Brown University gets $100 million gift for financial aid
PROVIDENCE, R.I. -- Brown University has received a $100 million gift, the largest single donation in its 240-year history and one that will allow the university to restructure its financial aid program.
The gift, earmarked for financial aid, will allow Brown to eliminate loans for students with the greatest need, replacing them with scholarship funds.
"The most extraordinary feature of the gift is really the elimination of loans. It's hard to convey how important it is for families, low-income families, to be spared the burden of taking out loans," said Ruth Simmons, Brown's president.
The donation comes from Sidney Frank, who attended Brown for one year as a member of the Class of 1942. He left to represent Pratt & Whitney Motors in Asia during World War II.
Frank recently gave $20 million for a new campus building which will carry his name.
Frank made his money as a distilled spirits importer, and is credited with the marketing success of products including Jagermeister Liqueur and Grey Goose Vodka. He is chairman of Sidney Frank Importing Co., Inc., which he founded in 1972.
Frank said he could not afford to complete his Brown education, and wanted to help other students finish their degrees.

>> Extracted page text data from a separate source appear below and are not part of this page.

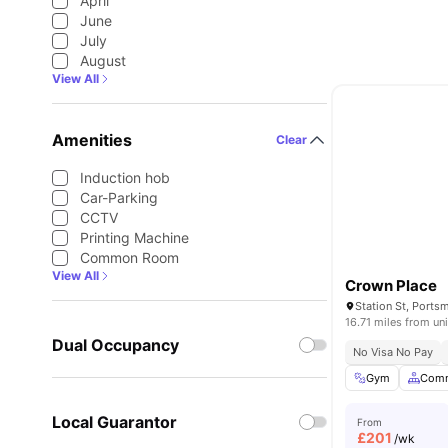
April
June
July
August
View All
Amenities
Clear
Induction hob
Car-Parking
CCTV
Printing Machine
Common Room
View All
Crown Place
Station St, Port
16.71 miles from uni
Dual Occupancy
No Visa No Pay
Gym
Comm
Local Guarantor
From
£
201
/wk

Currently, the neediest Brown students must take between $9,000 and $15,000 in loans during their four years at the university.
"It affects the students' choices while they are students, it affects the parents' ability to send other children to college. It's quite crippling," Simmons said, adding she hopes the change will show low-income high school students that private universities are open to them.
Starting next fall, 130 entering students will be designated Sidney E. Frank Scholars, and will not face the loan requirement.
Simmons said as the endowment fund grows, the university will expand the number of Frank scholarships.
Brown has revamped its financial aid program in recent years. The university admitted last year's entering freshman class under a new need-blind admissions policy.
Previously, the university considered a student's ability to pay in its admissions process.
Brown also eliminated a work-study requirement for first-year students beginning with the Class of 2006, and replaced those funds with additional scholarships.